Before I start telling stories about Girl Fights or Snuffleupaugus, introducing you to characters like Shorty and the Stud, or telling you the reason my Best Friend Up Here got barred, I need to draw a quick picture of the place for my readers From Away. Because not everyone who loves me lives in the Greater Waterboro Area, you know. (But tell the Dormouse to shut up, because everyone in the GWA does, even if they won't admit it yet. So there.)
The State of Maine doesn’t allow advertising on the outside of a bar. No Budweiser-sponsored light-up signs, Busch plastic placards, nothing like that. A single lettered-neon can peek through a window from the inside, and that’s it. So aside from the rooftop billboard announcing its real name (which actually blew down a couple months ago and no one noticed), the only thing hanging outside the Hole is a dry-erase board announcing specials and schedules that never gets updated, and a laminated 8½x11” sheet forbidding colors, fighting, drugs, and smoking within 25 feet of the door. There are usually a few people on the front step smoking anyway, because the butt-hut in the corner of the parking lot hasn’t had a roof on it since February, so now it’s really more of a butt-stall, and people use it just about as often as they follow the other rules. In the fall, a big red sign hangs on the left welcoming hunters, which always makes my visiting friends laugh. Oh, there’s a plant on a hook next to the window. It’s been dead as long as I remember, but they keep watering it, anyway...

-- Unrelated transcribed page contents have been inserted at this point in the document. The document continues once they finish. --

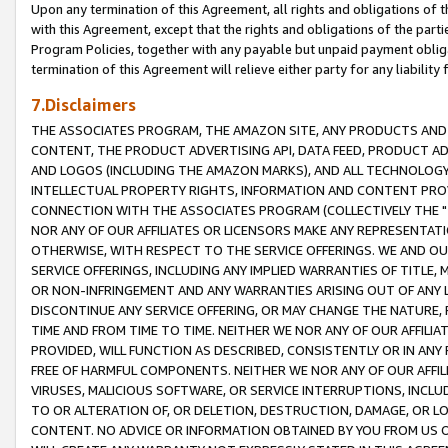
Upon any termination of this Agreement, all rights and obligations of th
with this Agreement, except that the rights and obligations of the partie
Program Policies, together with any payable but unpaid payment obliga
termination of this Agreement will relieve either party for any liability 
7.Disclaimers
THE ASSOCIATES PROGRAM, THE AMAZON SITE, ANY PRODUCTS AND SE
CONTENT, THE PRODUCT ADVERTISING API, DATA FEED, PRODUCT A
AND LOGOS (INCLUDING THE AMAZON MARKS), AND ALL TECHNOLOGY,
INTELLECTUAL PROPERTY RIGHTS, INFORMATION AND CONTENT PROVI
CONNECTION WITH THE ASSOCIATES PROGRAM (COLLECTIVELY THE "
NOR ANY OF OUR AFFILIATES OR LICENSORS MAKE ANY REPRESENTAT
OTHERWISE, WITH RESPECT TO THE SERVICE OFFERINGS. WE AND OU
SERVICE OFFERINGS, INCLUDING ANY IMPLIED WARRANTIES OF TITLE,
OR NON-INFRINGEMENT AND ANY WARRANTIES ARISING OUT OF ANY 
DISCONTINUE ANY SERVICE OFFERING, OR MAY CHANGE THE NATURE, 
TIME AND FROM TIME TO TIME. NEITHER WE NOR ANY OF OUR AFFILI
PROVIDED, WILL FUNCTION AS DESCRIBED, CONSISTENTLY OR IN ANY
FREE OF HARMFUL COMPONENTS. NEITHER WE NOR ANY OF OUR AFFILIA
VIRUSES, MALICIOUS SOFTWARE, OR SERVICE INTERRUPTIONS, INCL
TO OR ALTERATION OF, OR DELETION, DESTRUCTION, DAMAGE, OR LO
CONTENT. NO ADVICE OR INFORMATION OBTAINED BY YOU FROM US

... and a smiley-face somebody smoke-showed in the parking lot.
The inside is blonde-wood-paneled – not so rough that you actually get splinters in your ass if you lean against it, but enough so that you wonder if you would – and way too brightly-lit for a bar. The black light they put in a couple months ago over the beer taps is so overwhelmed by the overhead florescents that all it does is accentuate your clothing-lint and make blue-eyed girls like me look zombified. The walls are 75% ad-schwag-covered – over-compensating, I suppose, for what’s not allowed outside – and the other 25% is riddled with stapled-on dollar-bills, each one signed in Sharpie with somebody’s name (this tradition began before my time and I’ve never felt the need to put my dollar up, but the crew is under the mistaken impression that these are no longer legal tender, so I’m seriously considering showing up penniless and giving ‘em no choice but to let me pay my tab with ‘em on closing night). Assorted pig paraphernalia fills what space is left, because the real name of the place is a play on “Hog” – like Harley Davidson. And there’s always something misspelled about every handwritten sign.

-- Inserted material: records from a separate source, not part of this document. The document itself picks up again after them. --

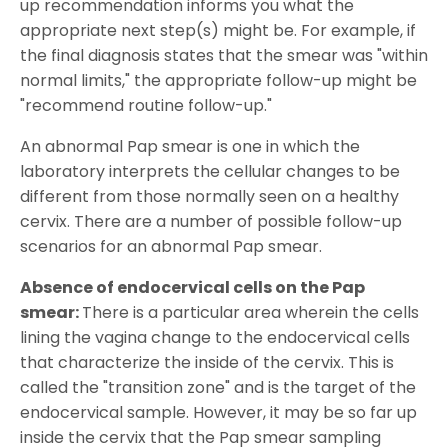
up recommendation informs you what the
appropriate next step(s) might be. For example, if
the final diagnosis states that the smear was "within
normal limits," the appropriate follow-up might be
"recommend routine follow-up."
An abnormal Pap smear is one in which the
laboratory interprets the cellular changes to be
different from those normally seen on a healthy
cervix. There are a number of possible follow-up
scenarios for an abnormal Pap smear.
Absence of endocervical cells on the Pap
smear:
There is a particular area wherein the cells
lining the vagina change to the endocervical cells
that characterize the inside of the cervix. This is
called the "transition zone" and is the target of the
endocervical sample. However, it may be so far up
inside the cervix that the Pap smear sampling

Wrap all that around a pool table, honey – a slightly-imperfect pool table with one hole that the balls bounce right back out of if you hit them right – and I’m in love.
But that’s only half of it. There’s a whole back room I never go in, because you only go there to dance or sit down, neither of which are things I ever do. It has, well, tables, I guess, or maybe booths. And a dance floor, which I think is made of wood. A little stage for a band when they have one, but I don’t think it actually steps up. There’s a big something that might be a cabinet, and sorry, but that’s about all I know. I think the tables – or booths, or whatever – might be red...

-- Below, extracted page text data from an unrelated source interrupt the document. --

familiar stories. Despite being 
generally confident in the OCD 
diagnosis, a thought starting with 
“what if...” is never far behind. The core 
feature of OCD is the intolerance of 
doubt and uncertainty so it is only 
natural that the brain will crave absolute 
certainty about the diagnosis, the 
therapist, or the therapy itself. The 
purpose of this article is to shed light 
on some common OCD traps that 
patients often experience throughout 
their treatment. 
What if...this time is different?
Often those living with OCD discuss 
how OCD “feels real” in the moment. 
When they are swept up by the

There’s no heat in the ladies’ room – and that, of course, I’ve been in. I damn near got in a fight in there last weekend, as a matter of fact (in my defense: I didn’t start it or engage. And in hers: she was just an Intimidated Little Girl. I’ll tell you the rest of that story later, if there’s time). But I hear there is heat in the men’s room. Probably to make sure their equipment stays big enough to get a hold of when they’re drunk.
Last but not least, there’s a sort of courtyard-thing out back. Dirt and fences and a volleyball court I’ve never seen in use. Picnic tables that are good for sneaking under the fence and having sex on after last call (or so I’ve heard. Despite rumors to the contrary, I have never had sex on the premises, although I will admit to coming pretty damn close at least once). They have fires back there when it’s cold if it’s busy enough to bother, so smokers can huddle up and stay warm, but I always forget and wonder why I’m the only stupid bitch freezing out front.
Oh. And the jukebox. Almost forgot about the jukebox. Has a “favorites” list. Which is about the extent of some people’s imagination. I gave up a long time ago putting money in it and looking for different things, because everybody just bitched at what I chose till my five bucks were up. As if there’s something wrong with Dion and the Belmonts. Sheesh. So instead we hear the same damn songs over and over and over again, until I start to learn to hate “Copperhead Road.” It’s always a relief when a new song joins the fray, even if it’s some shiticulous piece of crap like “Red Solo Cup,” but then we hear that over and over and over again until I want to stab my pool cue through my ears.
Yeah, the jukebox. That jukebox, I don’t love. Makes me feel like I’m goddamn married again.